-- What you are asked to do --
Reproduce verbatim the lines of the records below, from the line containing "right shoulder: (77, 617, -27)" up to and including the line containing "right ankle: (266, 841, 18)".

-- Exercise data --
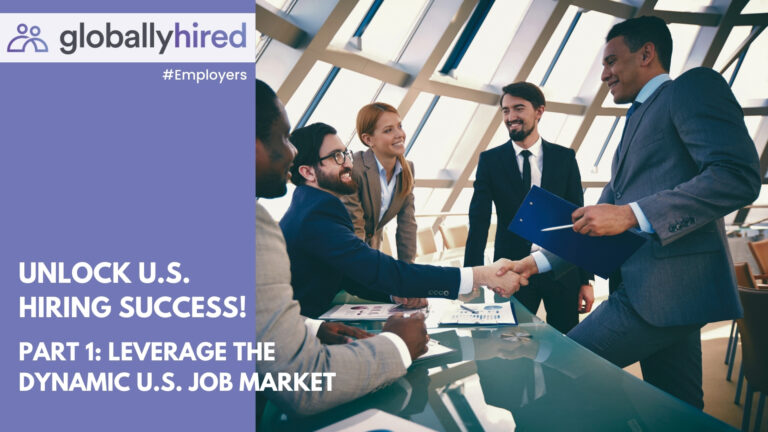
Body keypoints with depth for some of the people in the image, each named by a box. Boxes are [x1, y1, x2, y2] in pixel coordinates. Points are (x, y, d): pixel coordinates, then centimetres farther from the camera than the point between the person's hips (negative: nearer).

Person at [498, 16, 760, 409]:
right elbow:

==

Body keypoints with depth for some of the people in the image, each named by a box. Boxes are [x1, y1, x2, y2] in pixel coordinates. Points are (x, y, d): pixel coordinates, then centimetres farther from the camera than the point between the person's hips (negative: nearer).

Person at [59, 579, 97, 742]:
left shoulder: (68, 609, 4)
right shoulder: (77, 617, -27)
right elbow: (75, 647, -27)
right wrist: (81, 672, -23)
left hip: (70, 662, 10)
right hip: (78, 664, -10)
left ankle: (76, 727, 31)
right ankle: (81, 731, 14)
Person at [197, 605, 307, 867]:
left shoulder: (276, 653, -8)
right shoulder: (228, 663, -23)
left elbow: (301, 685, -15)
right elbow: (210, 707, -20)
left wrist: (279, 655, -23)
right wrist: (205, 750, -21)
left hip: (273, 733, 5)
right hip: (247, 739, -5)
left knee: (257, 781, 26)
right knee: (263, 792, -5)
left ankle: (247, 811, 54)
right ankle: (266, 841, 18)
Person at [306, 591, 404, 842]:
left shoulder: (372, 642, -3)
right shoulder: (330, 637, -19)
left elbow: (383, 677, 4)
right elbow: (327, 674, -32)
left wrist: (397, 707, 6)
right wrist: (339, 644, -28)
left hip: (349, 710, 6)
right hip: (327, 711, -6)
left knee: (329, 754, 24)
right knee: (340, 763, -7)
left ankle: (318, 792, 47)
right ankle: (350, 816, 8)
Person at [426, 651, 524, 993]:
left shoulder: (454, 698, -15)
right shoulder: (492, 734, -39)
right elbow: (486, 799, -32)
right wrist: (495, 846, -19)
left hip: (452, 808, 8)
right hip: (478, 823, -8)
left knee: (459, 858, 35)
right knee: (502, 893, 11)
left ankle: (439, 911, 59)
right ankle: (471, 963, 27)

-- Task solution --
right shoulder: (77, 617, -27)
right elbow: (75, 647, -27)
right wrist: (81, 672, -23)
left hip: (70, 662, 10)
right hip: (78, 664, -10)
left ankle: (76, 727, 31)
right ankle: (81, 731, 14)
Person at [197, 605, 307, 867]:
left shoulder: (276, 653, -8)
right shoulder: (228, 663, -23)
left elbow: (301, 685, -15)
right elbow: (210, 707, -20)
left wrist: (279, 655, -23)
right wrist: (205, 750, -21)
left hip: (273, 733, 5)
right hip: (247, 739, -5)
left knee: (257, 781, 26)
right knee: (263, 792, -5)
left ankle: (247, 811, 54)
right ankle: (266, 841, 18)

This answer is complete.